Mind the Gaps: Loopholes Digital Health Data Regulations Are Patient Safety Issues

Today is World Patient Safety Day, and The Light Collective is proud to share new community-based participatory research on patient priorities in health technology.

Health data regulations today are fraught with critical gaps—both in governmental oversight and corporate practices—that leave patients vulnerable. As our healthcare systems become increasingly data-driven, addressing these shortcomings is not just an ethical imperative but a matter of safeguarding patient well-being. Below, we highlight the most pressing regulatory and practice gaps that persist, continuing to jeopardize the privacy, security, and ultimately, the lives of patients.

1. Regulation and Aggregation of Non HIPAA Covered Data:

As of today, a lot of your health data is not covered under HIPAA. This includes what you post online, your health-related searches, and browsing activity. Information about online purchases, posts, and searches can reveal sensitive health details. The FTC holds authority to enforce privacy for non HIPAA covered data, and recently expanded the definition of “Protected Health Records” (PHR) to apply to online platforms and mobile apps, and revised the method, time, and content for reporting data breaches.

Some of this was in part due to work of The Light Collective (further reading here). Yet despite small wins, third parties, including health and wellness apps, use and resell de-identified PHR data. Even though companies have to tell consumers about data breaches, they can get around some pretty big loopholes if they put certain terms in the fine print of their privacy policies.

2. De- Identified Health Data: 

HIPAA sets standards for de-identifying patient health data. De-identified data is not considered covered, so it can be shared with third parties. However, assuming that de-identified data is completely secure is a false assumption. There are still risks related to sharing de-identified data that jeopardize patient privacy. Current practices and regulations do not fully deal with these risks, leaving room for potential misuse and re-identification by third parties.

3. Industry Self-Regulation: Where is Independent Representation For Patient Interests?

Organizations gather health data for health AI, which changes how patients get their own care.

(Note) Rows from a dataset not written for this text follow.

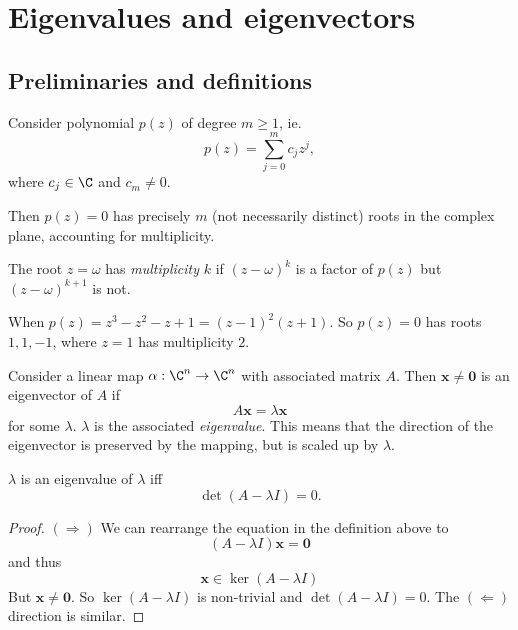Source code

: \documentclass[a4paper]{article}
\begin{document}
\section{Eigenvalues and eigenvectors}
\subsection{Preliminaries and definitions}
\begin{thm}
  Consider polynomial $p(z)$ of degree $m \geq 1$, ie.
  \[
    p(z) = \sum_{j = 0}^m c_jz^j,
  \]
  where $c_j\in \C$ and $c_m \not= 0$.

  Then $p(z) = 0$ has precisely $m$ (not necessarily distinct) roots in the complex plane, accounting for multiplicity.
\end{thm}

\begin{defi}
  The root $z = \omega$ has \emph{multiplicity} $k$ if $(z - \omega)^k$ is a factor of $p(z)$ but $(z - \omega)^{k + 1}$ is not.
\end{defi}

\begin{eg}
  When $p(z) = z^3 - z^2 - z + 1 = (z - 1)^2(z + 1)$. So $p(z) = 0$ has roots $1, 1, -1$, where $z = 1$ has multiplicity $2$.
\end{eg}

\begin{defi}
  Consider a linear map $\alpha: \C^n\to \C^n$ with associated matrix $A$. Then $\mathbf{x}\not= \mathbf{0}$ is an eigenvector of $A$ if
  \[
    A\mathbf{x} = \lambda\mathbf{x}
  \]
  for some $\lambda$. $\lambda$ is the associated \emph{eigenvalue}. This means that the direction of the eigenvector is preserved by the mapping, but is scaled up by $\lambda$.
\end{defi}

\begin{thm}
  $\lambda$ is an eigenvalue of $\lambda$ iff
  \[
    \det(A - \lambda I) = 0.
  \]
\end{thm}

\begin{proof}
  $(\Rightarrow)$ We can rearrange the equation in the definition above to
  \[
    (A - \lambda I)\mathbf{x} = \mathbf{0}
  \]
  and thus
  \[
    \mathbf{x}\in \ker(A - \lambda I)
  \]
  But $\mathbf{x}\not= \mathbf{0}$. So $\ker(A - \lambda I)$ is non-trivial and $\det(A - \lambda I) = 0$. The $(\Leftarrow)$ direction is similar. 
\end{proof}
\end{document}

Health AI will bring benefits but also unintended consequences. Through our recent research, we learned that 91% of patients in our own network want to be informed if AI is being used in their care. Patient consent is crucial, regardless of HIPAA coverage, to make certain data doesn’t complicate patient care and access to information.

While gaps in policy and standards for non-HIPAA covered data, de-identified data, and emerging health technologies persist, there are certain policies and measures that can help in closing these gaps or disincentivizing health providers, researchers, tech startups, and large corporations from falling into them.

1. Affirmative express consent for the aggregation of deidentified health data. This consent must be more clear than simply pressing ‘accept’ to the terms and conditions of using a service
2. Clear and accessible choice for patients to opt-out of having any format of health data aggregated to third parties. The State of California has introduced Assembly Bill 3048, setting a strong example for the integrating of an ‘opt out’ function for consumers using web browsers. This principle should be extended to patients in regards to their health data.
3. Covered status for PHR and health data on Social Media. Giving these two forms of health data a covered status would ensure that it is granted further privacy protections and encourage further regulations.
4. Reproducibility standards for Machine Learning Research. It has been shown that there can be several issues with the quality of research utilizing de-identified health data in machine learning algorithms. To ensure that the results of such research is reliable, and not promoting information that may be incorrect, there must be standards set for ensuring the quality of the data being utilized. 
5. Clarity on accountability for data misuse and harms. As there are increasingly more third party services utilized in patient care, patient’s health data is no longer only analyzed by the patient’s doctor. While the doctor is bound by his fiduciary responsibility to the patient, third party applications are primarily responsible to their shareholders and generating profits. This can increase the likelihood of cyber harms towards patients, threatening the quality of their care. It is imperative that any ambiguity concerning which parties are responsible for these potential patient harms is removed, especially considering that third party services can purposely remain ambiguous about what their duty to patients is to avoid accountability. Clear accountability will ensure that third parties are more careful with the services they provide to patients, since they will be liable for the harms caused.

Toward A Patient Community-Led Data Trust

A data trust is a legal structure which is run by an independent institution that decides how data held within the trust should be handled. Data trusts allow for the data held to be utilized in a manner that is deemed best by the independent institution which runs it, ensuring that there are no conflicts of interest guiding decisions about data sharing. Beginning to think about how health data trusts could be structured, and how patient’s themselves could be trustees of the data trust, sheds light on a new structure in which health data can be handled with the interests of patients as the primary guiding principle.